Non sfugge certo al balzello chi arriva oggi in Italia per la prima volta, ad esempio con un ricongiungimento familiare: passata la frontiera, ha otto giorni per chiedere il suo primo permesso di soggiorno. Il rinnovo del permesso, invece, va chiesto “almeno sessanta giorni prima della scadenza” e la legge non indica un termine prima del quale non si può presentare domanda.
Così, prima del 30 gennaio, quando è entrata in vigore la tassa, tanti si sono precipitati a rinnovare il loro permesso per evitarla, anche se la scadenza era lontana. Gli altri sono pronti ad aspettare fino all’ultimo minuto utile di quel sessantesimo giorno e intanto pregano che il ministro Anna Maria Cancellieri passi dalle parole ai fatti, perlomeno riducendo il salasso.
Una tendenza confermata da Qamil Zeinati, della Uil di Prato: “Prima presso i nostri sportelli preparavano una decina di domande al giorno. A gennaio c’è stato un boom, adesso siamo quasi fermi. Dal primo febbraio a oggi ne abbiamo fatte appena una quindicina. Nessuno vuole pagare questa tassa, tutti la considerano fortemente ingiusta”.
“Molti – aggiunge Zeinati – non hanno proprio i mezzi per pagarla. Abbiamo diversi casi di persone che hanno perso il lavoro e pur di rinnovare il permesso si sono fatti assumere come domestici da familiari o amici. In queste situazioni pagare cento euro in più per un permesso è pesantissimo. C’è il rischio che si creino clandestini e sta montando una grossa protesta”.
Alla Cisl di Milano non hanno notato flessioni di pubblico, anche perché gli appuntamenti erano già fissati, ma naturalmente stanno informando gli utenti che c’è un confronto aperto con il ministero dell’Interno per rimodulare il contributo. “Intanto, venerdì abbiamo partecipato al presidio davanti alla Prefettura per protesta contro la tassa e per chiedere di allungare la durata dei permessi per attesa occupazione” dice il responsabile immigrazione Maurizio Bove.
Proprio per chi non ha più un lavoro, spiega il sindacalista, il nuovo contributo è particolarmente odioso. “Chi ha perso il posto, e con la crisi succede sempre più spesso, deve chiedere un permesso di sei mesi per attesa occupazione e quindi pagare ottanta euro in più di contributo.

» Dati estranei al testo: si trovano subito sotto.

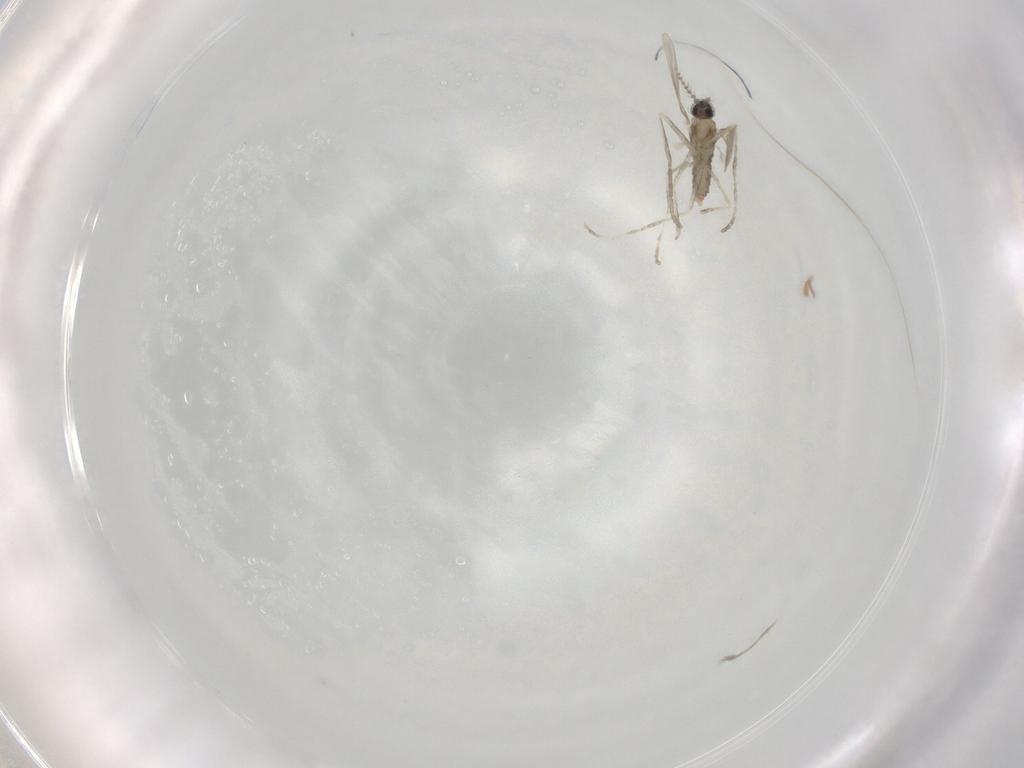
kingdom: Animalia
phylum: Arthropoda
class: Insecta
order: Diptera
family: Cecidomyiidae
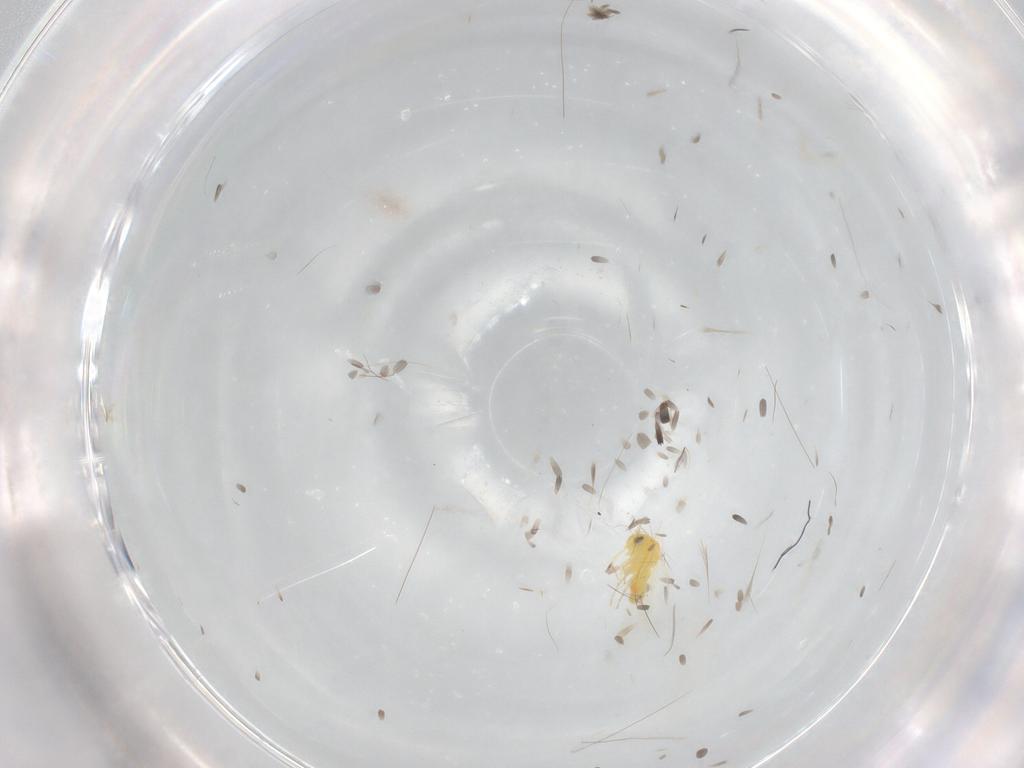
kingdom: Animalia
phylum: Arthropoda
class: Insecta
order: Hemiptera
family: Aleyrodidae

Se entro sei mesi troverà un nuovo lavoro dovrà chiedere un altro permesso di soggiorno e quindi pagare di nuovo la tassa”.
Anche Mohammad Reza Kiavar, copresidente dell’ Anolf Cisl di Torino, ha notato che i rinnovi sono congelati. “Noi lavoriamo per appuntamento e chi ha già un giorno prenotato viene e si fa compilare la domanda dai nostri operatori. Poi però non va a presentarla all’ufficio postale, tanto il modulo non scade e intanto potrebbero arrivare le modifiche”.
Non c’è il rischio di aspettare inutilmente? “Il fatto che la tassa sia entrata in vigore, nonostante gli annunci di Cancellieri e Riccardi, ha deluso molti. Però – sottolinea Kiavar – la sensazione diffusa tra i nostri utenti è che le cose cambieranno. C’è un clima di fiducia, una speranza per l’atteggiamento di questo nuovo governo verso gli immigrati che non registravamo sotto il governo precedente”. Una spinta in più, per il nuovo esecutivo, a mantenere le promesse.